Obesity remains a significant concern in the United States. According to the Centers for Disease Control, rates of both obesity and severe obesity have been on the rise for decades. Currently, 40% of American adults are considered obese, which puts them at greater risk for chronic health conditions such as hypertension, type 2 diabetes and coronary heart disease.
“Most people become obese because of processed food and high-fat diets, and it’s very difficult for them to cut down on food portions,” Kang said. “What I hope to do with my research is help them improve their health by making the food they’re consuming on a daily basis healthier.”
Since joining the CAES faculty in 2013, Kang has investigated the obesity-reducing impact of bioactive compounds derived from food byproducts. The focus of her research is a plant pigment known as quercetin. Quercetin is a flavonoid — a chemical compound with anti-oxidant and anti-inflammatory properties — that’s commonly found in foods such as red wine, green tea, berries and apples. It’s the major bioactive compound of onion peel and gives onion peel its orange color. Using onion peel waste sent by a food manufacturing company in Oregon, Kang makes her own onion peel extract in her Carver Hall lab.

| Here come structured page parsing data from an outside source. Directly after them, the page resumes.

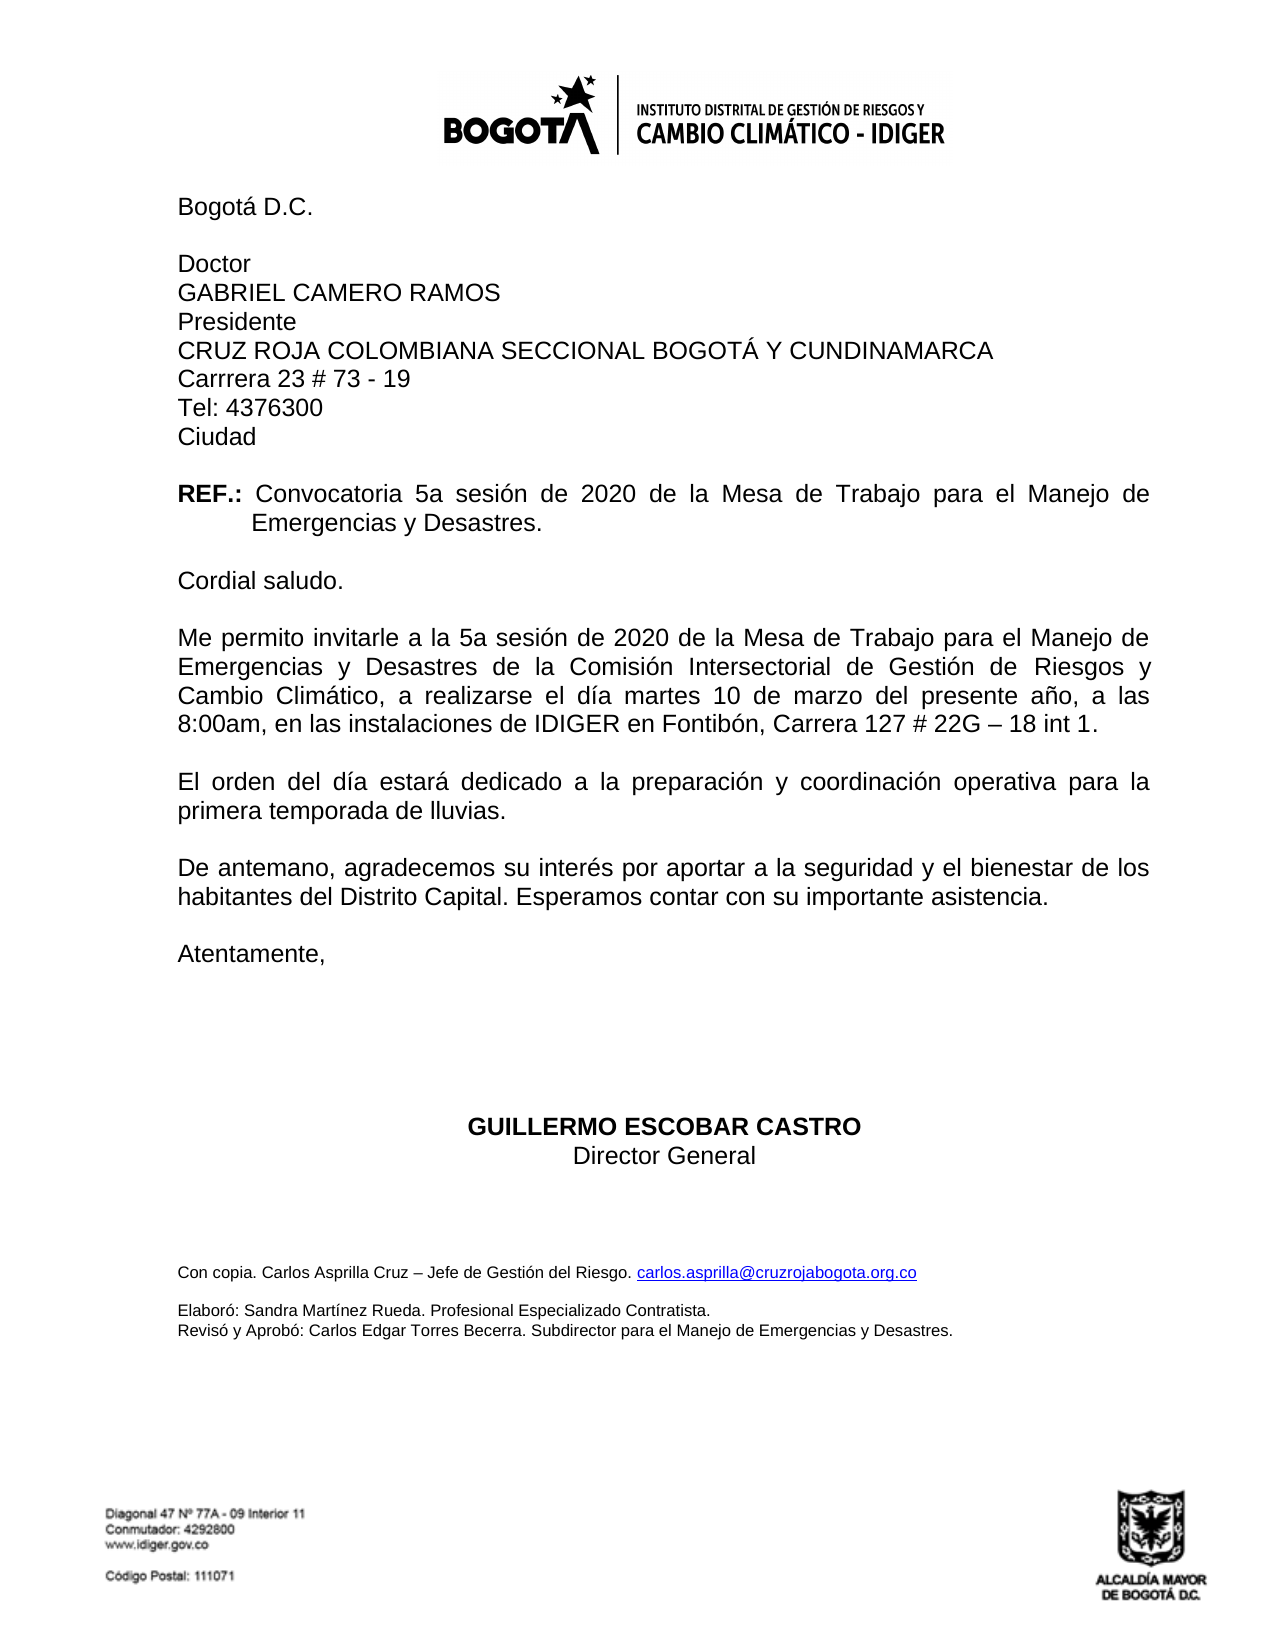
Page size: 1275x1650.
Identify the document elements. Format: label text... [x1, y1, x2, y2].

text De antemano, agradecemos su interés por aportar a la seguridad y el bienestar de los habitantes del Distrito Capital. Esperamos contar con su importante asistencia. [177, 853, 1152, 911]
text Me permito invitarle a la 5a sesión de 2020 de la Mesa de Trabajo para el Manejo de Emergencias y Desastres de la Comisión Intersectorial de Gestión de Riesgos y Cambio Climático, a realizarse el día martes 10 de marzo del presente año, a las 8:00am, en las instalaciones de IDIGER en Fontibón, Carrera 127 # 22G – 18 int 1. [177, 623, 1152, 738]
text Revisó y Aprobó: Carlos Edgar Torres Becerra. Subdirector para el Manejo de Emergencias y Desastres. [177, 1320, 1152, 1339]
text GABRIEL CAMERO RAMOS [177, 278, 1152, 307]
text CRUZ ROJA COLOMBIANA SECCIONAL BOGOTÁ Y CUNDINAMARCA [177, 336, 1152, 364]
text Elaboró: Sandra Martínez Rueda. Profesional Especializado Contratista. [177, 1301, 1152, 1320]
text El orden del día estará dedicado a la preparación y coordinación operativa para la primera temporada de lluvias. [177, 767, 1152, 824]
subtitle GUILLERMO ESCOBAR CASTRO [177, 1112, 1152, 1141]
text Bogotá D.C. [177, 192, 1152, 221]
picture [436, 71, 953, 166]
text Ciudad [177, 422, 1152, 451]
text Presidente [177, 307, 1152, 336]
text Tel: 4376300 [177, 393, 1152, 422]
text Con copia. Carlos Asprilla Cruz – Jefe de Gestión del Riesgo. carlos.asprilla@cruzrojabogota.org.co [177, 1263, 1152, 1282]
text Doctor [177, 249, 1152, 278]
text Cordial saludo. [177, 566, 1152, 594]
text Director General [177, 1141, 1152, 1169]
text REF.: Convocatoria 5a sesión de 2020 de la Mesa de Trabajo para el Manejo de Emergencias y Desastres. [177, 479, 1152, 537]
text Carrrera 23 # 73 - 19 [177, 364, 1152, 393]
text Atentamente, [177, 939, 1152, 968]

Early in her A&T tenure, Kang focused on using quercetin to reduce fat in the body. Humans and other mammals have two types of fat cells: white fat, which stores extra calories as energy (and leads to obesity when too much fat accumulates inside them); and brown fat, which releases energy as heat to keep the body warm.

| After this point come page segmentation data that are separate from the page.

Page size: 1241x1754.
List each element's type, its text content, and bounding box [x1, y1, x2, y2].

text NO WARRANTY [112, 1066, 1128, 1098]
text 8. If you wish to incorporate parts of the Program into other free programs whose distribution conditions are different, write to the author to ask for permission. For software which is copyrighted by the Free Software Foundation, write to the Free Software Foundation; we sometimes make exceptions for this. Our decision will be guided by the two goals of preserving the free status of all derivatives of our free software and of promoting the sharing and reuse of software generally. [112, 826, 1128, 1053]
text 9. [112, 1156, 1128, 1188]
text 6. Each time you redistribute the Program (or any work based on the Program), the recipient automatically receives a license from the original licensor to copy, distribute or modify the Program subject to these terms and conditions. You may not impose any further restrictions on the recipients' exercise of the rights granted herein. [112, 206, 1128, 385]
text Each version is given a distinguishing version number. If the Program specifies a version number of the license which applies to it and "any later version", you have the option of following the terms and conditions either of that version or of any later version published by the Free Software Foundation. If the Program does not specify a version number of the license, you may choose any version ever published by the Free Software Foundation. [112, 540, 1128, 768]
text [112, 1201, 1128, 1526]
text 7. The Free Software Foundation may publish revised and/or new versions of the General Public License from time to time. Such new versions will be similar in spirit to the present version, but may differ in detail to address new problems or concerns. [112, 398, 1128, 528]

Activating brown fat holds promise for reducing white fat by releasing heat that burns fat. Her research found that quercetin extracted from onion peel reduced inflammation in brown fat and help brown fat work more efficiently in obese mice. Her research also revealed that quercetin activated a brown-fat effect in white fat in mice that caused white fat cells to release some of their stored energy rather than retain it. Interestingly, Kang also saw that quercetin improved gut microbiome in obese mice.

Kang examines onion skins in her Carver Hall lab. Quercetin, the major bioactive compound in onion peel, has both antioxidant and anti-inflammatory properties.

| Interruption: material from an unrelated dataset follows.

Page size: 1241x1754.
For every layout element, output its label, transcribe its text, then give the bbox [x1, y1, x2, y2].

That latter finding caused Kang to extend her research to investigate the anti-inflammatory effect of quercetin on intestinal cells and their molecular mechanisms. With her new study, she’s looking for new ways to improve intestinal function and prevent systematic intestinal inflammation and oxidative stress that can lead to obesity and other diseases. Her current research is supported by a U.S. Department of Agriculture Evans-Allen grant of $1,478,474.
Other CAES colleagues see the potential of Kang’s work with quercetin. As the campus expert on onion peel extract, Kang has consulted with the faculty in the Department of Animal Sciences, who have added onion peel to livestock feed to study quercetin’s effects on carbon dioxide and methane emissions and on Salmonella infection.
Kang’s intestinal cell research has some potentially far-reaching implications for humans as well. Onion peel extract could be developed into a supplement that could enhance the health effects of foods eaten every day. Using onion peel as the source of a supplement could reduce some of the billions of tons of food wasted every year in the United States. And it could give nutritionists another healthy tool to counteract the national epidemic of obesity.
In the meantime, Kang continues to dig deeper to learn even more about how quercetin regulates the activities of intestinal cells. Gaining more understanding of this molecular mechanism might lead to further discoveries to treat diabetes and other chronic diseases.
“We still have so many questions,” Kang said.